• Text excerpt:
━━━━━━━━━━━━━━━━━━━━

Barry Larkin (No. 4) will play shortstop and bat lead-off for the Cincinnati Reds, giving him an opportunity for stardom that he never got with the Olympic team. Back then he was a utilityman behind Alfaro and Gary Green, who had a cup of coffee with the San Diego Padres. Larkin is still irked about his role as an Olympian. "I guess it was a learning experience," he says. "Call it humility." So taught, Larkin still had trouble returning to Michigan for his junior year. "After the Olympics, I thought. Shoot, let's get going," he says.
Chris Gwynn (No. 10), the kid brother of Padre star Tony, is getting a lesson in mathematics from the Los Angeles Dodgers. As they add free-agent outfielders, Gwynn's chances lessen. "When I get that moment to put up some numbers," Chris vows, "I'm going to take advantage of it."
The Ace. In the Olympic finale against Japan on Aug. 7, Dedeaux gave his No. 1 starter the ball. With a big leaguer's curve and a bulldog's tenacity, Hoover had set NCAA career records for complete games in a season (19) and a career (42). "I didn't blow anybody away," he says, "but I could pitch a little bit." The Baltimore Orioles made him their top choice (25th overall) in the 1984 draft and offered him a signing bonus of about $60,000. But Hoover held out for the $100,000-plus he knew his fellow first-rounders on the Olympic team got. In the U.S. team's Olympic opener, he beat Chinese Taipei 2-1; the next day the Orioles upped their offer to six figures.

━━━━━━━━━━━━━━━━━━━━

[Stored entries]

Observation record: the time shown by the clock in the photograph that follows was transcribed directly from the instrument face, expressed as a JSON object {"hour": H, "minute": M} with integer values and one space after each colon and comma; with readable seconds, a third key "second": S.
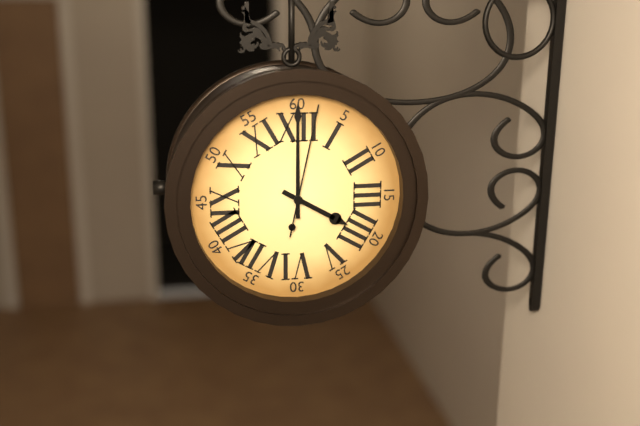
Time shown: {"hour": 4, "minute": 0, "second": 2}
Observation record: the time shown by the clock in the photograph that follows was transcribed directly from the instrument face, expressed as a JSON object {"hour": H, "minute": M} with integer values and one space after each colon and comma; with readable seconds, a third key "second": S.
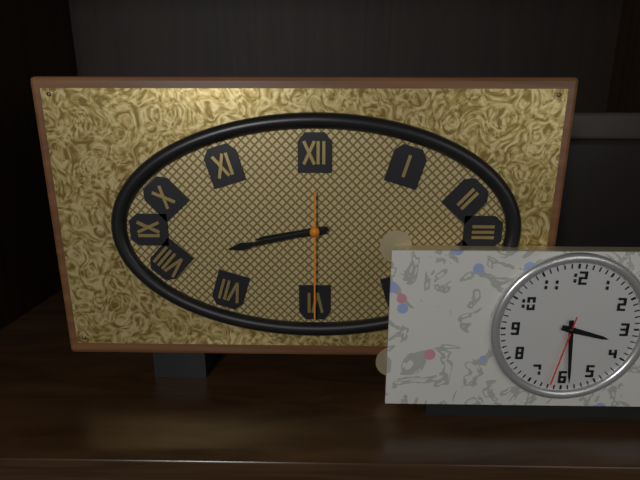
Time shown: {"hour": 8, "minute": 43, "second": 30}
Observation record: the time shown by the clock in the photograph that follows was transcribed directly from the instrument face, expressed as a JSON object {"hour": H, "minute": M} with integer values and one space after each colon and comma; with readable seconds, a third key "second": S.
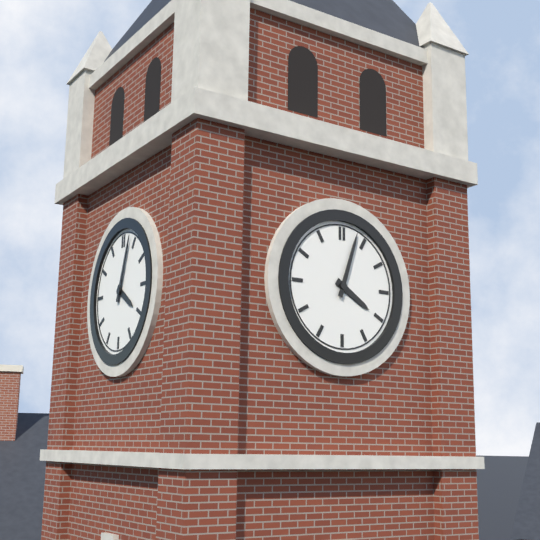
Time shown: {"hour": 4, "minute": 3}
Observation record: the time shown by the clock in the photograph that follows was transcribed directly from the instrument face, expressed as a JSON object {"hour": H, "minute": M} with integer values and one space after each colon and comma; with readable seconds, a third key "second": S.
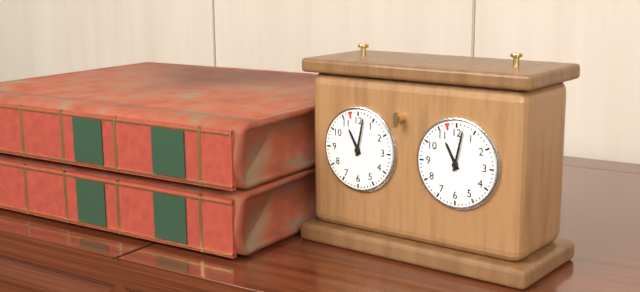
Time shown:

━━━━━━━━━━━━━━━━━━━━

• Task requirements:
a) Summarize the passage about former U.S. Olympic baseball players in three sentences.
b) Continue the passage about former U.S. Olympic baseball players from the point where it stops.
These lines are separate from the passage about former U.S. Olympic baseball players.

• Answer set:
a) Barry Larkin, a utilityman on the Olympic team who is still irked about that role, will play shortstop and bat lead-off for the Cincinnati Reds. Chris Gwynn, Tony Gwynn's kid brother, sees his chances with the Los Angeles Dodgers lessen as they add free-agent outfielders. Hoover, who set NCAA records for complete games, held out against the Baltimore Orioles for a bonus of over $100,000, and the Orioles raised their offer to six figures the day after he beat Chinese Taipei in the Olympic opener.

b)
On the hill for the gold before 55,235 fans, Hoover hung an eighth-inning curve to Katsumi Hirosawa, who belted a three-run homer to put Japan ahead 6-1. The Olympic experience took a toll on Hoover's right arm: In an 18-month period beginning with his junior season at Fresno State and ending after his first pro season at Triple A Rochester, he threw more than 400 innings. His fastball slowed slightly, and he slipped to Class AA, then to Class A, before winding up back in AA last year.
Hoover, now 25, tried to make the Montreal Expos this spring. Sitting in front of his locker, squirting tobacco juice into a cup, he was optimistic. "There are dreams you grow up with—your first major league win, pitching in an All-Star Game or World Series," he said. "Those are still dreams to me. But another dream came true in the middle of it all, and that one will never be beat. If I had to do it again, even if I knew it would give me problems, I wouldn't hesitate. I enjoyed every second of that Olympic team." Montreal sent Hoover to the minors in March.
Most of the Olympians, even Clark and McGwire, won't reach their prime for another quadrennium. Pat Pacillo, who's now with the Reds, speaks for a lot of his Olympic teammates and perhaps for some baseball fans when he muses from time to time. "If only we could put that team back together...."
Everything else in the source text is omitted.